The authors centered the data and computed the covariance matrix \( S \) to extract the eigenvalues and eigenvectors using the Jacobi method, parallelized with OpenMP for efficiency. Dimensionality reduction was achieved by selecting the \( k \) largest eigenvectors, transforming the data into a new feature matrix \( X_{\text{reduced}} \), which was subsequently analyzed using the XGBoost algorithm. The logistic loss function was employed to optimize model performance, with hyperparameters tuned via Grid Search to enhance accuracy while preventing overfitting. The model’s performance was evaluated using the ROC AUC score, and balancing techniques such as undersampling and SMOTE were applied to address class imbalance. Finally, the SHAP method was utilized to interpret model predictions, providing insights into the contribution of each feature to the predictions based on the original input data.

Results

The results of this study demonstrate the effectiveness of a proposed approach for stroke risk prediction, tested on two datasets with significant class imbalances. Dataset 1 comprised 5,110 records, with only 249 positive stroke cases, while Dataset 2 contained 5,769,190 records. To address class imbalance, Synthetic Minority Over-sampling Technique (SMOTE) was applied to Dataset 1, while random undersampling was utilized for Dataset 2. The study employed Principal Component Analysis (PCA) to reduce dimensionality, capturing 95% of the variance, which enhanced computational efficiency and model accuracy. The Jacobi rotation algorithm was used for eigenvalue and eigenvector calculations, and parallel computations via OpenMP were implemented, resulting in over threefold speed improvements compared to previous methods.
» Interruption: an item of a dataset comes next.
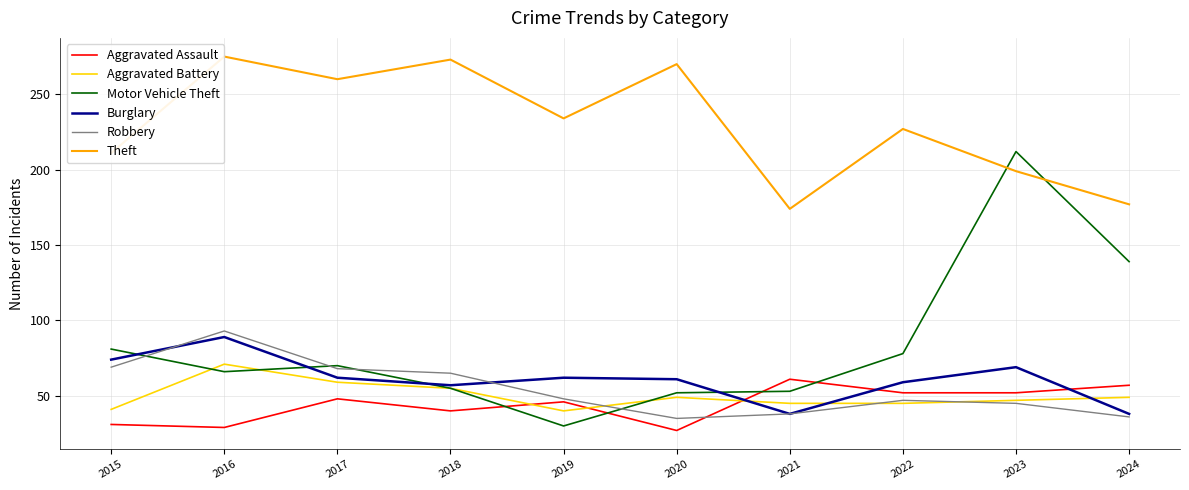

True or false: Aggravated Assault has more than 1 points higher than both neighbors.

True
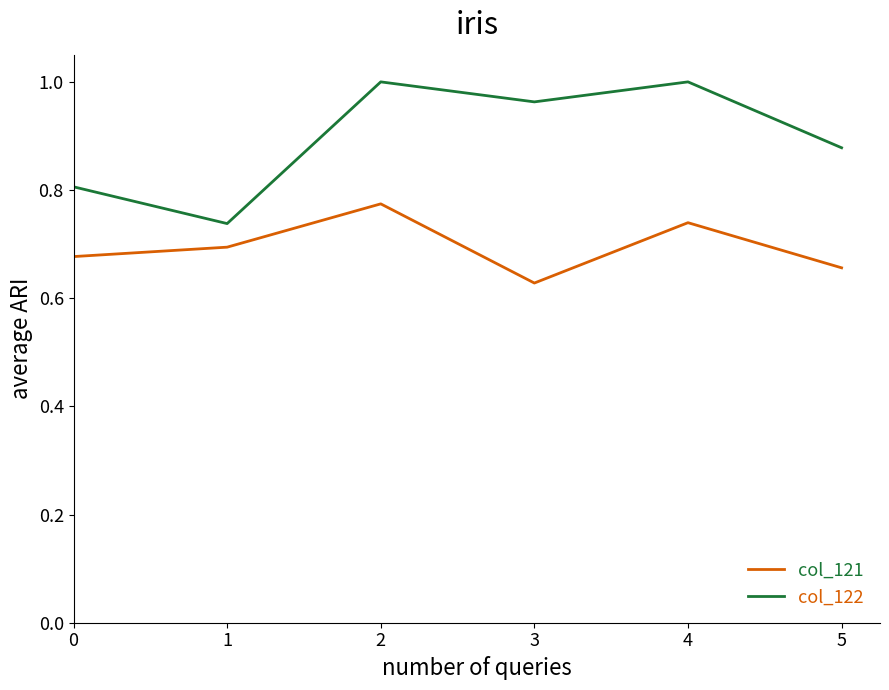

The value of col_121 at 1 is 0.5. True or false?

False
The analysis revealed that key predictors for stroke risk included blood glucose level, age, and work type, with SHAP (SHapley Additive exPlanations) values providing insights into feature importance. The model achieved an accuracy of 95% on Dataset 1, surpassing previous benchmarks, and demonstrated statistically significant performance improvements when PCA was included, as confirmed by paired t-tests and Mann-Whitney U tests. The findings underscore the importance of integrating advanced computational techniques in medical diagnostics, facilitating timely and accurate predictions that can significantly impact patient outcomes.

Discussion

In the discussion section of the paper, the authors present a parallel implementation of the Jacobi algorithm for calculating eigenvalues and eigenvectors, utilizing OpenMP directives to enhance computational efficiency. This approach is particularly beneficial for high-dimensional datasets, such as those used in stroke risk prediction models, as it allows for simultaneous execution across multiple threads while ensuring safe updates to shared variables through critical sections. The algorithm’s convergence is monitored via an accuracy threshold, enabling efficient termination of iterations. The choice of the Jacobi method is justified by its suitability for parallelization and its balance of accuracy and performance, with plans for future comparisons against alternative methods like QR decomposition.

The authors also evaluate their model’s performance on two datasets, employing metrics such as Matthews’ correlation coefficient (MCC) and Cohen’s Kappa coefficient (CK) to assess classification quality, particularly in imbalanced scenarios. Results indicate high model reliability, with an average cross-validation score of 0.99028 for Dataset 2, demonstrating consistent performance across folds. Despite the model’s effectiveness, challenges remain in clinical integration, including compatibility with existing systems and the need for real-world testing. The discussion highlights the potential of combining XGBoost with PCA for improved accuracy and processing speed, while also acknowledging the complexities involved in applying this approach to diverse datasets. Future research directions include exploring metaheuristic algorithms for feature selection and further optimizing the model’s runtime and accuracy in clinical applications.